A Gallup survey, meanwhile, pegged the uninsured rate at 11.9 percent at the end of 2015. According to this month's Kaiser Family Foundation poll, almost half of the uninsured said high costs were the main reason they hadn't gotten insurance.

How about Obamacare's impact on employment? If anything, the president said, it's helped create jobs. He pointed to 14 million new ones since March 2010.

But he ignored the fact that employment growth is at historically low levels. It's failed to keep pace with the growth of the labor force, which 15.1 million people have joined since 2010.

Last month, more than three-quarters of the jobs created were part-time - partly because employers are trying to avoid Obamacare's mandates for full-timers, defined as those working at least 30 hours per week.

The president has also claimed that health-care inflation is at its lowest level in decades. But the rate of health spending growth started declining in 2003, government data show, from 9 percent that year to 3.9 percent in 2009. That, of course, is the year before Obamacare became law. And health-care inflation hasn't stayed at that 2009 level. In 2014, health spending jumped 5.3 percent - more than three times the general inflation rate.

What about the claim that Obamacare saves people money? Given Obamacare's trillion-dollar price tag, one might conclude that folks would be paying less for insurance.

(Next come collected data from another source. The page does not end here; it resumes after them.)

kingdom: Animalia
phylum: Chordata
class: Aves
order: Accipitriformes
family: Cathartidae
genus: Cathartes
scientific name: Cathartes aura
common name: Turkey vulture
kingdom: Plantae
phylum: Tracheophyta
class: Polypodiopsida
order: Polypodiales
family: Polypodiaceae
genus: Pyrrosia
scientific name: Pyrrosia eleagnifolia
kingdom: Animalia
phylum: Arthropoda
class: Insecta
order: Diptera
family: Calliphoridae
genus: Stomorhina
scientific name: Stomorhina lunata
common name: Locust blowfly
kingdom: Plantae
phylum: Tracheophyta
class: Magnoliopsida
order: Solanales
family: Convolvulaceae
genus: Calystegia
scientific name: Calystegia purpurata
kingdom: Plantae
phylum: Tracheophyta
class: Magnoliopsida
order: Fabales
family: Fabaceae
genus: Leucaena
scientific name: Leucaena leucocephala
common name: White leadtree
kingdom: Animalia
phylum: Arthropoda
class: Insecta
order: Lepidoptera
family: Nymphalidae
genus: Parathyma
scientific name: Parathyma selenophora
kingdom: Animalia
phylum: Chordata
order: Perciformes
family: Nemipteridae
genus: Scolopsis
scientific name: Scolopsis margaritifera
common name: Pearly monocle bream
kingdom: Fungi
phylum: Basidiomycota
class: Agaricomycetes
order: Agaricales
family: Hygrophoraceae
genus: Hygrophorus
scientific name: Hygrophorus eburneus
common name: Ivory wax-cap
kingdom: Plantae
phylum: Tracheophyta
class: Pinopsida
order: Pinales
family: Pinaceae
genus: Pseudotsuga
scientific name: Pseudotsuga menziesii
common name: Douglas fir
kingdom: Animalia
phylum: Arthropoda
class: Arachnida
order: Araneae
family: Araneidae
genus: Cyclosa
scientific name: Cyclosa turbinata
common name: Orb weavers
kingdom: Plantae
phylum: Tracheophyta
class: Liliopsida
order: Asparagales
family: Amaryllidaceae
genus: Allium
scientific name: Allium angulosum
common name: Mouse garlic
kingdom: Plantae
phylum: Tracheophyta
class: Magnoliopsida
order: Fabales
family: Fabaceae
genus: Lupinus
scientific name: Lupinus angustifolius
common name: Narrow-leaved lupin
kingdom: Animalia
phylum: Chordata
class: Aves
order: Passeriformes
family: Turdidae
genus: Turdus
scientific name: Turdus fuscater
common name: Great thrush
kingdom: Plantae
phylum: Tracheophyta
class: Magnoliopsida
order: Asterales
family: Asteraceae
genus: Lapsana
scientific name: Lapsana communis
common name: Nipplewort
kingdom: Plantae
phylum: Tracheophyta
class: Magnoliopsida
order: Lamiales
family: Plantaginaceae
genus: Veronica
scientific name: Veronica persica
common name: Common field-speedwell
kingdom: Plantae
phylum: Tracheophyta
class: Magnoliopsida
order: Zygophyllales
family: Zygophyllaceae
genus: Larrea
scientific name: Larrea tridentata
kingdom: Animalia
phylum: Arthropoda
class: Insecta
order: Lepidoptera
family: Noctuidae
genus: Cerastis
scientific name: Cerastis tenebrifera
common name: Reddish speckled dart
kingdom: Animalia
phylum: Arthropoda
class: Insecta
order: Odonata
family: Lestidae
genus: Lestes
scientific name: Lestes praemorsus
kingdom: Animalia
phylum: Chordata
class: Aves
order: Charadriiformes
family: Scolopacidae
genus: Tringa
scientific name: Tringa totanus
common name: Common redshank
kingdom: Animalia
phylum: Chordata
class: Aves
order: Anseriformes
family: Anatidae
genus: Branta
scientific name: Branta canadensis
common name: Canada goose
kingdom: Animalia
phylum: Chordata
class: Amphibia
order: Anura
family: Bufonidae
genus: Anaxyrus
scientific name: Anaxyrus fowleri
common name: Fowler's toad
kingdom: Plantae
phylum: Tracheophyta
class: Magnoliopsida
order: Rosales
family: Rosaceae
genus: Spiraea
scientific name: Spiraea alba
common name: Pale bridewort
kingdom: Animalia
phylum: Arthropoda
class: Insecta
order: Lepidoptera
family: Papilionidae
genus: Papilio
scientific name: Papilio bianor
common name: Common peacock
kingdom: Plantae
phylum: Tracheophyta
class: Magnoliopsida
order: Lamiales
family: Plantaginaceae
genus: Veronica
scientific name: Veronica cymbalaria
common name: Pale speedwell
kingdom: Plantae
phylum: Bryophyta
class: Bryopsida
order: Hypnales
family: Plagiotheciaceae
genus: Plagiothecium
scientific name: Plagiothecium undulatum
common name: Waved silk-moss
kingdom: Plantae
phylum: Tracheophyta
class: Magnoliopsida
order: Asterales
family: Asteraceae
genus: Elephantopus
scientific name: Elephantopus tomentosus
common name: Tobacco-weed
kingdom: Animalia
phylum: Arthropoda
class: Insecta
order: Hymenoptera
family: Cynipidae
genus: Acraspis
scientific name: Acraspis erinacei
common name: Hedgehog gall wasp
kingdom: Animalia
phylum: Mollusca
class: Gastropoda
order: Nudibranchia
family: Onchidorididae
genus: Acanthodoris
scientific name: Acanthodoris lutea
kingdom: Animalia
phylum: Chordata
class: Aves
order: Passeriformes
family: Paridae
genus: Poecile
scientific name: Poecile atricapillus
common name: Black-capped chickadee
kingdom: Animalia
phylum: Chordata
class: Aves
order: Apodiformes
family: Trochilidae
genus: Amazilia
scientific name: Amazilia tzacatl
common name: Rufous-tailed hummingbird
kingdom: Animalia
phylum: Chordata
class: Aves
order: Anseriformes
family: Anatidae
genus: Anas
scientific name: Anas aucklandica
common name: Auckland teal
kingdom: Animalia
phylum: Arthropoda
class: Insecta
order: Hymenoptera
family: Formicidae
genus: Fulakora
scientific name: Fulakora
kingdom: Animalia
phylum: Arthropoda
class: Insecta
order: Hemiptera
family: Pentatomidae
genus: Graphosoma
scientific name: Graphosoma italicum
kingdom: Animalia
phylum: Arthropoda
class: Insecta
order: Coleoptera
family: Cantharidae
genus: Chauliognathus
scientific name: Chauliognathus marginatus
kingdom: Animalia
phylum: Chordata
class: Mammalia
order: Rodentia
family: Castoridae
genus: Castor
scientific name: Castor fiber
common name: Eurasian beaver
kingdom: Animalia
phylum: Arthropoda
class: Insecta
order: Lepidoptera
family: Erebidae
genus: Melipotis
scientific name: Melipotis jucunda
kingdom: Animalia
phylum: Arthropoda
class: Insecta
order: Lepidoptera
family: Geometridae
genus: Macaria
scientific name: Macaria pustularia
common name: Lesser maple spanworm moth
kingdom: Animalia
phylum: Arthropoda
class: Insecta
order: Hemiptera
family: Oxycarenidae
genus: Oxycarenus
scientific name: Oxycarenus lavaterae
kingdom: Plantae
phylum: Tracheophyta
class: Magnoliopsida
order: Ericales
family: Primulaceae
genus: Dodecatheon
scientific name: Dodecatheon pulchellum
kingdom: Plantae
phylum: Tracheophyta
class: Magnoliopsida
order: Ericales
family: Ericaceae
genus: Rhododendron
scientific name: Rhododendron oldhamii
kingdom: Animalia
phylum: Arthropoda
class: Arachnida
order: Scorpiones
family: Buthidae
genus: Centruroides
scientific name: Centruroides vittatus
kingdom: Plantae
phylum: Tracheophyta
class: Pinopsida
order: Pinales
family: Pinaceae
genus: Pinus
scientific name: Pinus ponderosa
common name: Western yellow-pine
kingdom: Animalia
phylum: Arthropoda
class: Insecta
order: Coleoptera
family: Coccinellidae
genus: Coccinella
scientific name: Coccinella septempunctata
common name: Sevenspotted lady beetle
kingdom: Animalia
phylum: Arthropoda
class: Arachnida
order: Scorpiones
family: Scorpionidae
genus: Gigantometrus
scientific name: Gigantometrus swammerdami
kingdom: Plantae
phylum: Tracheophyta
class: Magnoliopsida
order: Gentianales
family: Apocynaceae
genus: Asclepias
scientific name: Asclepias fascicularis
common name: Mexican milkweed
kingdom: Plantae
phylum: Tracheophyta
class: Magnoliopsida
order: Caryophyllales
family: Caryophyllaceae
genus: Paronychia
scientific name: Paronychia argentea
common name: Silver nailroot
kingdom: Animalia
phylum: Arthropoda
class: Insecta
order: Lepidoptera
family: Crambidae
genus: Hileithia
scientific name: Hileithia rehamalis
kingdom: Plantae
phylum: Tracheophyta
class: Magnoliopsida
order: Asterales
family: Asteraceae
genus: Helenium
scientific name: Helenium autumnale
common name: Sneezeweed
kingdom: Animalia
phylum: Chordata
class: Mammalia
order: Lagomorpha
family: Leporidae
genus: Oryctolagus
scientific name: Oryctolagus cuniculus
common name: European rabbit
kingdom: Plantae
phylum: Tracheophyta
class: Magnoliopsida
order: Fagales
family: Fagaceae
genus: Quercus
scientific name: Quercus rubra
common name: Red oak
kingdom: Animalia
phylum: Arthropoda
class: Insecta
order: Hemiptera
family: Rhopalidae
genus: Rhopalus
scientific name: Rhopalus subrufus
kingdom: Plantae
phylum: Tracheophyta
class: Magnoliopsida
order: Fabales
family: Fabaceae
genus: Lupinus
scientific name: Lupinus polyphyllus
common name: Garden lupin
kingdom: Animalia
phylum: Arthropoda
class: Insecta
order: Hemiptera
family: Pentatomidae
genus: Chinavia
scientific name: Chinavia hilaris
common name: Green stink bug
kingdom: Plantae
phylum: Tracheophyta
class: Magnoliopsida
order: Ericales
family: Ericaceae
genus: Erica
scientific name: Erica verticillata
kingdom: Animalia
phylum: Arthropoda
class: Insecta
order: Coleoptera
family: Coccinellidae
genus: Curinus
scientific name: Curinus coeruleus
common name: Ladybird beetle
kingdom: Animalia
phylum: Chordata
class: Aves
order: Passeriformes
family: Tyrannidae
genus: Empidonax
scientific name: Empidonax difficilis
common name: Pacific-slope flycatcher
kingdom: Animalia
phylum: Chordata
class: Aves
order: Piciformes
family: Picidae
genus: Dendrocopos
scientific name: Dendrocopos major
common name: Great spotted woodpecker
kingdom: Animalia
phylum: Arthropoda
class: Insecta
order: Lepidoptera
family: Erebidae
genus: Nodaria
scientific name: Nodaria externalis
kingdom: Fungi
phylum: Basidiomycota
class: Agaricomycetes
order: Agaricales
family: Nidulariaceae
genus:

That's hardly the case. Compared with pre-Obamacare options, individual insurance is far more expensive. Premiums have climbed an average of nearly 15 percent across the country this year. Seventeen states saw their premiums jump more than 20 percent.

Obamacare's mandates and taxes have also added to the cost of employer-sponsored insurance. Indeed, the law is expected to cost employers with more than 10,000 employees up to $186 billion - or nearly $6,000 per employee - between 2014 and 2023, according to the American Health Policy Institute.

Then there are Obamacare's other costs. Insurers and government programs will pay $270 billion more in overhead costs by 2022, according to a report by public health professors at the City University of New York. Small businesses will spend an average of $15,000 per year complying with the law.

There may be no better example of Obamacare's failures than the collapse of its co-ops. The president funneled $2.4 billion straight from taxpayers' wallets into these nonprofits. But 12 of Obamacare's 23 co-ops have shut down. That's forced thousands of consumers to secure alternative coverage. These failed co-ops haven't paid back $1.2 billion in federal loans - and are unlikely to ever do so. Of the remaining co-ops, eight are at risk of failure.

After six years, Obamacare is collapsing. The law is more vulnerable than ever. It deserves a funeral, not a birthday party.